Exercise 1 -
Reproduce verbatim the passage of the holiday blog post starting at "Saturday morning will" and ending at "can't make it.".

Thursday, December 11, 2008

the edge of panic

Warning: complaints ahead.

Friday night is the boss's annual holiday party. Ryan and I will arrive fashionably late, head straight for the bar, and spend a couple of hours socializing with the people I already spend more time with than anyone else.

Saturday morning will come way too fast, when I will have to run out to church to meet the piano tuner at 9:00 a.m. for an emergency piano-tweaking before choir rehearsal at 10:00 a.m. By 11:00 I will be yelling myself hoarse because no one listens to me when I say things the first time. What page are we on again? What measure are we on? Oh, I didn't know you were starting there. Are the men supposed to sing here, too?

Saturday afternoon we will not be having a brass ensemble rehearsal because everyone decided at the last minute that they can't make it.

So, I will go home to deal with my parents who want to come over so my father can perform "odd jobs" around the house for me, such as hanging wreaths and any other appropriate decorations. However, what this really means is that my mom and dad will come over, later than they said they would, and hang one wreath only. Then my mother will ask me if I want my father to do anything else. I will politely decline. My mother will then try to take me aside and "encourage" me to come up with something else for my father to do so he will feel needed.

Meanwhile, my father will begin poking around in the fridge for beer or other alcohol. When I finally think of something my father could do, he will have already consumed one beer and will have started sucking down a second. He will also complain about how he is now ready to go home and it is "all about control" with my mother.

It will be more of the same in the next week and a half until Christmas and then afterward. While we are eagerly awaiting the arrivals of my sister and brother and my brother's SO on Christmas Eve, neither Ryan nor I is excited about spending the majority of Christmas Day with my parents.

I don't necessarily want to air all of my family's dirty laundry here on this blog, but I do want to do a bit of venting. Alcohol plays a large part in the problems my siblings and I have with our parents. Couple that with over-emotional guilt-tripping and other assorted manipulative tactics and you've got a potentially volatile mix of personalities that keep my brother, sister and me on edge, all the time. (Yes, I realize at the beginning of this post that I mentioned I would be heading straight for the bar at the party tomorrow. Since alcoholism appears to run in my family, I am extremely careful to watch my intake and not go over-board. I monitor my coping mechanisms and believe me I am very aware of where my own personal imbibing can lead.)

Supplied data -
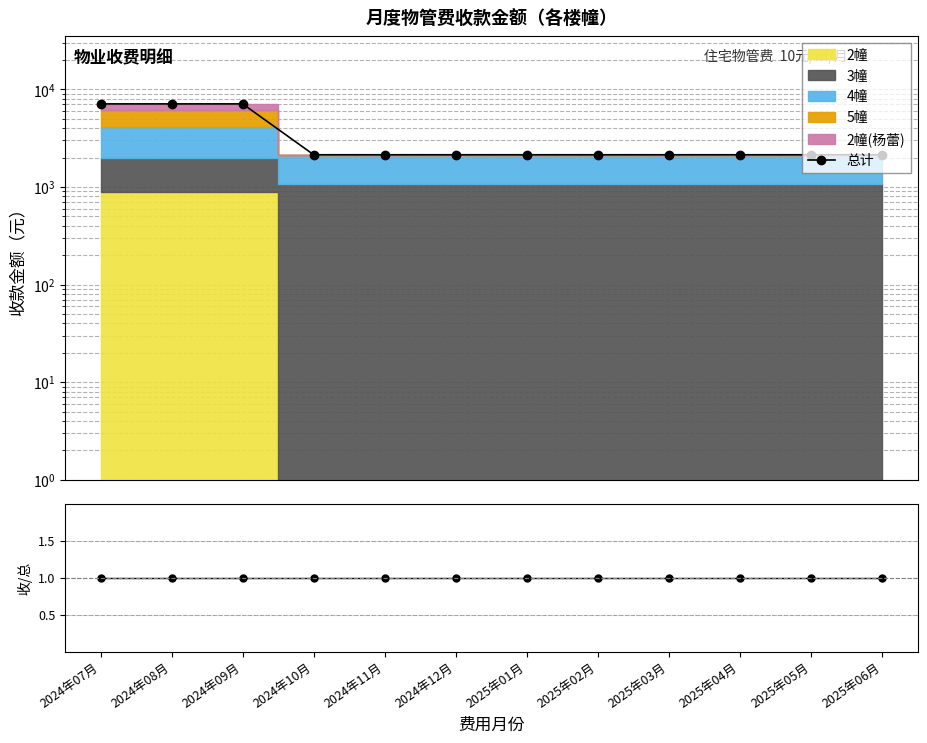

Reading left to right, what are all the values shown in this chart?

总计: 2024年07月=7095.6	2024年08月=7095.6	2024年09月=7095.6	2024年10月=2137.4	2024年11月=2137.4	2024年12月=2137.4	2025年01月=2137.4	2025年02月=2137.4	2025年03月=2137.4	2025年04月=2137.4	2025年05月=2137.4	2025年06月=2137.4
合计/MC: 2024年07月=1.0	2024年08月=1.0	2024年09月=1.0	2024年10月=1.0	2024年11月=1.0	2024年12月=1.0	2025年01月=1.0	2025年02月=1.0	2025年03月=1.0	2025年04月=1.0	2025年05月=1.0	2025年06月=1.0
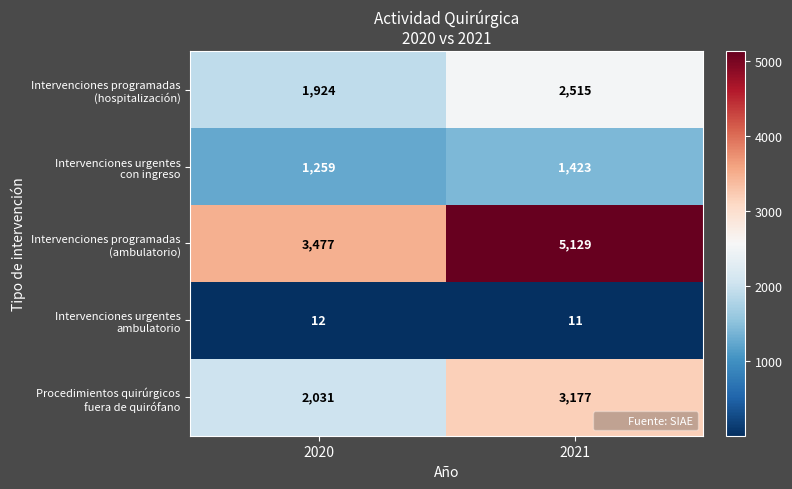

At which category does the chart reach its peak across all series?

2021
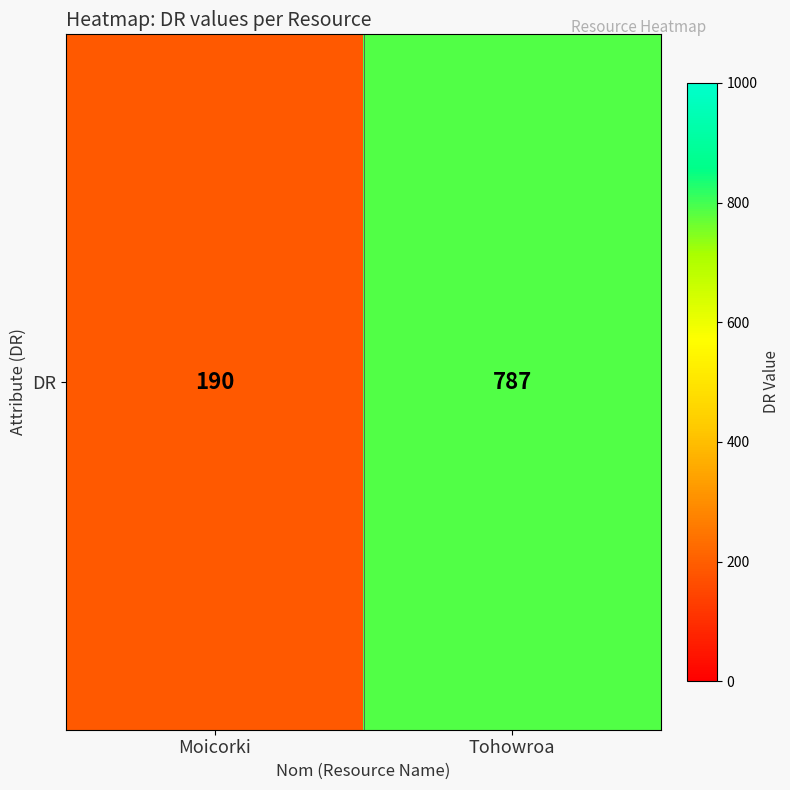

True or false: the data shows 787 at Tohowroa.

True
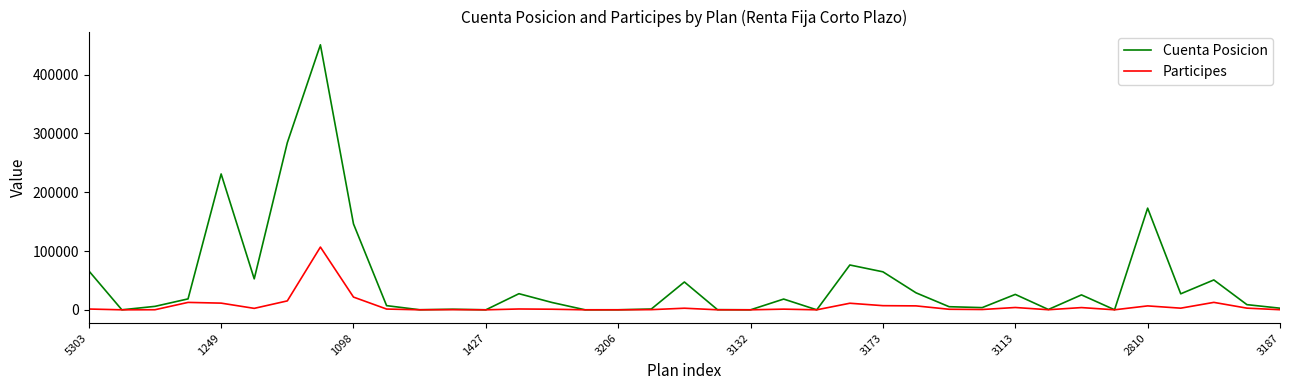

Which series has the largest total across all categories?

Cuenta Posicion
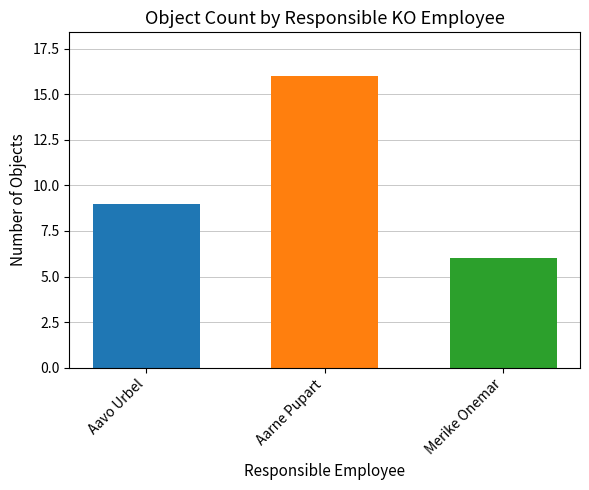

What is the spread (max minus min) of values at Aarne Pupart?

10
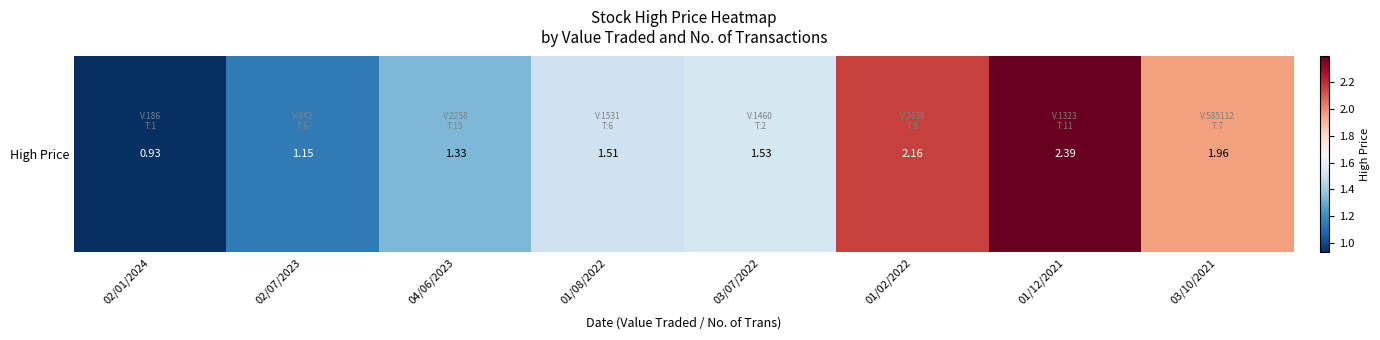

At which category does the chart reach its minimum across all series?

02/01/2024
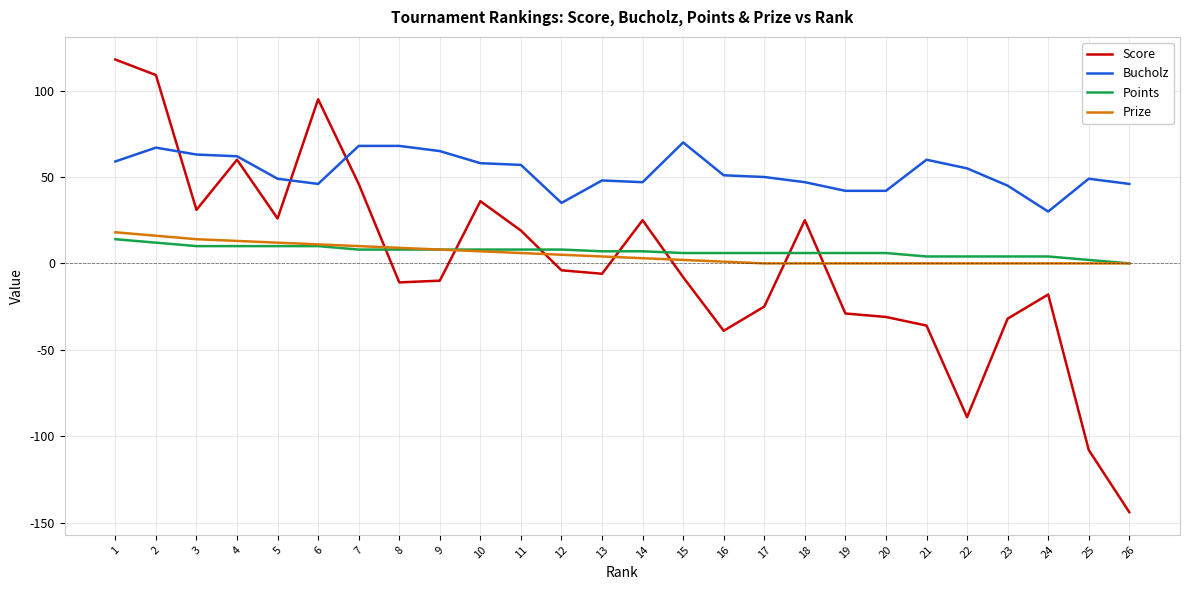

Which series has the widest spread of values?

Score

Exercise 2 -
Recast the lines of the records starting at the line containing "At which category does the chart reach its peak" and ending at the line containing "Cuenta Posicion", both included, as a JSON list of strings with one string per line. Give only those lines, and leave out blank lines and pictures.

Written reply 1 -
Saturday morning will come way too fast, when I will have to run out to church to meet the piano tuner at 9:00 a.m. for an emergency piano-tweaking before choir rehearsal at 10:00 a.m. By 11:00 I will be yelling myself hoarse because no one listens to me when I say things the first time. What page are we on again? What measure are we on? Oh, I didn't know you were starting there. Are the men supposed to sing here, too?

Saturday afternoon we will not be having a brass ensemble rehearsal because everyone decided at the last minute that they can't make it.

Written reply 2 -
[
  "At which category does the chart reach its peak across all series?",
  "2021",
  "True or false: the data shows 787 at Tohowroa.",
  "True",
  "Which series has the largest total across all categories?",
  "Cuenta Posicion"
]